Observed Yes rate: B: 5.0 %, A-B: -2.0 %, 
 Total counts: Yes: 130, No: 2870


In [3]:
seed(2) # For reproducible results

bag = [1]*t_yes + [0]*t_no #S1 : create a bag with all the data

p = 1000 # number of permutations
perm_res = [0]*p # list for permutation results

for i in range (p):
    bag = sample(bag, k=len(bag)) # S2: Shuffle the bag
    a_rs = bag[:a]                # S3: Random sample A
    b_rs = bag[a:]                # S4: Random sample B
    # Step 5: Compute the test statistic
    perm_res[i] = 100*sum(a_rs)/a - 100*sum(b_rs)/b

# Print representation of the Null hypothesis and can be used to compute the p-value
# n = 5
# for i in range(0, len(perm_res), n):
#     print(str(perm_res[i:i+n]).replace(",", "").replace(".0", ""))

Reminder about Powers and Errors:
- Power: Probability of detecting a give effect size when the effect is real (True Positive). 
- Type I error (False Negative): Mistakenly concluding that an effect is due to chance(when it's actually real). Probability = Beta
- Type II error (False Positive): Mistakenly concluding that an effect is real (when it's actually due to chance). Probability = Alpha

## Counting the number of times we get the values 

In [4]:
# Transform list to pandas series:
perm_res_s = pd.Series(perm_res)
#print(pd.pivot_table(perm_res_s.value_counts().reset_index(), values = 0, columns = "index").to_string(index=False))


## Hypothesis tests

In [5]:
# Two-way hypothesis test (Null: A = B, Alternative: A != B)
extreme_count = sum(perm_res_s.abs() >= abs(ab_yes_pc))

# One-way hypothesis test (Null: A <= B, Alternative: A > B)
pos_extreme_count = sum(perm_res_s >= ab_yes_pc)

print("Number of permutations:", p, 
     "\nTwo-way: Extreme count          :", extreme_count,
     "\nTwo-way: Extreme ratio (p-value):", extreme_count / p,
     "\nOne-way: Extreme count          :", pos_extreme_count,
     "\nOne-way: Extreme ratio (p-value):", pos_extreme_count / p)

Number of permutations: 1000 
Two-way: Extreme count          : 8 
Two-way: Extreme ratio (p-value): 0.008 
One-way: Extreme count          : 998 
One-way: Extreme ratio (p-value): 0.998


## Results to decision
It is recommended to launching a change when the result is
- Statistically significant (based on p-value, if Confidence interval overlaps with 0: NOT statistically significant)
- Practically significant (based on point estimate > practical significance boundary USD 2 / user)

If it is not the case, run a follow-up test with more power would be helpful in this case

- Tradeoffs between different metrics also need to be considered.

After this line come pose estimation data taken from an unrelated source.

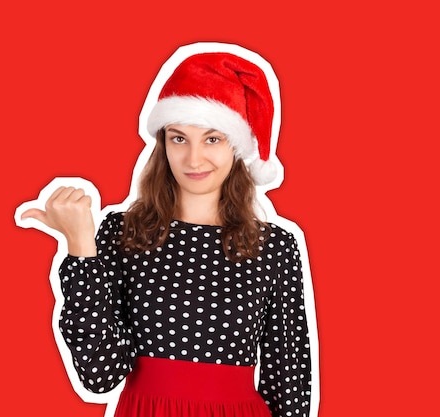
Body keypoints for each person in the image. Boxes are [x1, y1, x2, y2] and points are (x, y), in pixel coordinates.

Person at [19, 44, 313, 417]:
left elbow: (289, 381)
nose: (193, 158)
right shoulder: (121, 233)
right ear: (163, 144)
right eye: (179, 138)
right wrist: (80, 247)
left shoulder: (274, 248)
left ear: (237, 148)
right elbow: (99, 374)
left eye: (212, 138)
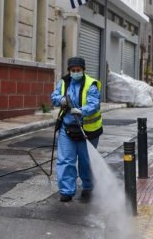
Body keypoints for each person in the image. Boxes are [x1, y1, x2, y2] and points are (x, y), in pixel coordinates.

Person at [51, 57, 103, 202]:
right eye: (73, 70)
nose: (75, 72)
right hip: (67, 128)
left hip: (88, 130)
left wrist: (81, 111)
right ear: (69, 71)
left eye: (78, 70)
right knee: (66, 160)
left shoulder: (90, 84)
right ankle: (66, 191)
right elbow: (54, 96)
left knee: (86, 161)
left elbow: (94, 103)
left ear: (83, 70)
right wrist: (61, 99)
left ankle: (88, 186)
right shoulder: (63, 82)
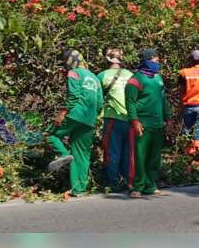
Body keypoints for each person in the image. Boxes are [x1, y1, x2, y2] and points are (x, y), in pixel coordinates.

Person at [47, 49, 104, 197]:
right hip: (89, 119)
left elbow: (73, 95)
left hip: (75, 114)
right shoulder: (95, 78)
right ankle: (79, 189)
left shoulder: (73, 73)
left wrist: (63, 112)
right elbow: (99, 103)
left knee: (51, 135)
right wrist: (92, 116)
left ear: (71, 61)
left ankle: (64, 154)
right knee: (82, 153)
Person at [126, 49, 171, 198]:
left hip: (157, 123)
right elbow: (130, 103)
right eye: (155, 60)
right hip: (142, 123)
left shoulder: (158, 79)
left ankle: (150, 186)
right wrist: (134, 121)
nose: (158, 63)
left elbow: (164, 100)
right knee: (139, 156)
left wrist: (168, 118)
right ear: (146, 61)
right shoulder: (135, 80)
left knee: (154, 157)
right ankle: (136, 187)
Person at [97, 49, 134, 190]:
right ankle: (126, 180)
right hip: (130, 119)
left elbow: (98, 98)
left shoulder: (102, 75)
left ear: (108, 59)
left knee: (112, 150)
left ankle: (112, 182)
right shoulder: (131, 75)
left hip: (113, 118)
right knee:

If different metrics move in different directions, such as revenue and user engagment.
- Costs of launching a change such as engineering maintenance also needs to be considered. When costs are high, we need to make sure the benefit overwheigh the cost (using a practical significance boundary). When costs are low, any positive changes should be launched.